Et ainsi reconnaître la nécessité de construire et gérer une gouvernance pluraliste et inclusive vis-àvis de toutes les parties prenantes, notamment les consommateurs. La bonne gouvernance passe, aujourd’hui, inéluctablement, par l’intégration du client, afin d’humaniser et de moraliser le processus de création et de partage de la valeur.
Aussi, pensons-nous qu’une plus grande implication des consommateurs dans la gouvernance de l’entreprise prenant la forme d’une prise de participation aux instances décisionnelles et les engageant, par conséquent, à long terme, serait à même de satisfaire un double objectif. Le premier consiste à doter le client davantage de pouvoir d’agir et d’informations afin d’éteindre la suprématie contestée des actionnaires. Et le second constitue la fidélisation du client à travers le renforcement de sa confiance à l’égard de l’entreprise.
Si l’entreprise prend le temps d’émettre le profit-warning pour préparer et rassurer les actionnaires face à la baisse des résultats, les dirigeants ont tout à gagner en réservant à leurs clients le traitement privilégié octroyé aux pourvoyeurs de fonds. Toutes décisions d’augmentation de prix doivent être alors préparées et communiquées aux clients, au préalable, sous forme d’une communication de crise.
L’actionnariat client constitue, à ce titre, une nouvelle pratique prometteuse à explorer par les dirigeants soucieux d’intégrer et d’impliquer le client dans l’architecture de la gouvernance. A ce jour, l’entreprise T-Mobile, opérateur mondial de téléphonie mobile et filiale du groupe allemand Deutsche Telekom, est la seule société à avoir lancé, le 6 juin 2016, une opération d’attribution gratuite d’actions dédiée exclusivement à ses clients.
Cette action de fidélisation, inédite, vient couronner l’arsenal marketing créatif de T-Mobile depuis trois ans.
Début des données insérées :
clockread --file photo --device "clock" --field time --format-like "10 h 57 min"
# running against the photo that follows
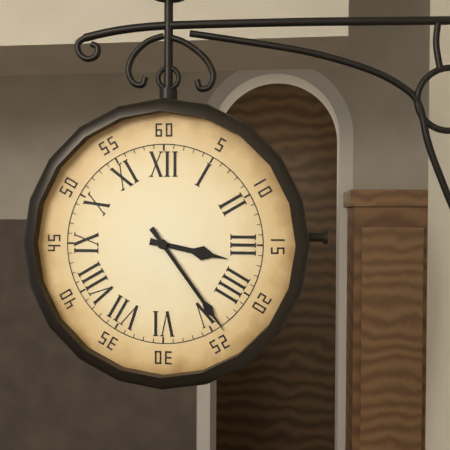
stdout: 3 h 24 min
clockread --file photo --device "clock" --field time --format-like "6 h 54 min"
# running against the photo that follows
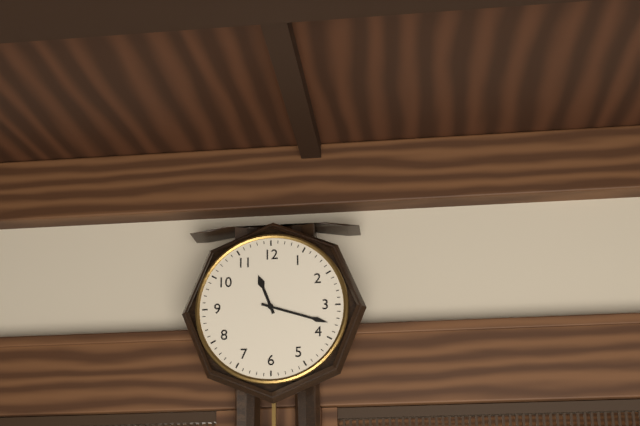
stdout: 11 h 18 min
Le directeur marketing du groupe a déclaré à Reuters : «Ces offres coûteront cher, mais nous les considérons comme un très bon investissement». Et en plus d'offrir, gracieusement, des actions à leurs 12 millions de clients, la société a récompensé les sponsors des nouveaux abonnés avec des actions gratuites. La réaction du marché financier ne s’est pas fait attendre : les états financiers du groupe enregistraient au quatrième trimestre 2016 un rebond historique du nombre d'abonnés.
Et le cours boursier de l’action T- mobile US TMUS connaissait alors une forte augmentation. En France, les entreprises adoptent un discours incitatif à l’égard de l’actionnariat client. Nous citons le cas de Carrefour, qui encourage ses clients à acheter ses actions en utilisant une communication qui met en avant les valeurs de la solidarité et de la création de valeur partenariale. Pareillement, d’autres entreprises prodiguent des attentions particulières aux actionnaires pour les convertir en clients.
A titre d’exemple, l’entreprise LVMH propose la conception exclusive et la livraison à domicile de produits haut de gamme aux actionnaires. Aussi, l’entreprise Total double les points de fidélité des actionnaires suite à chaque consommation de carburant et offre, de surcroît, des réductions significatives sur un large réseau d’hôtels, sites de voyages et sites de locations de voitures.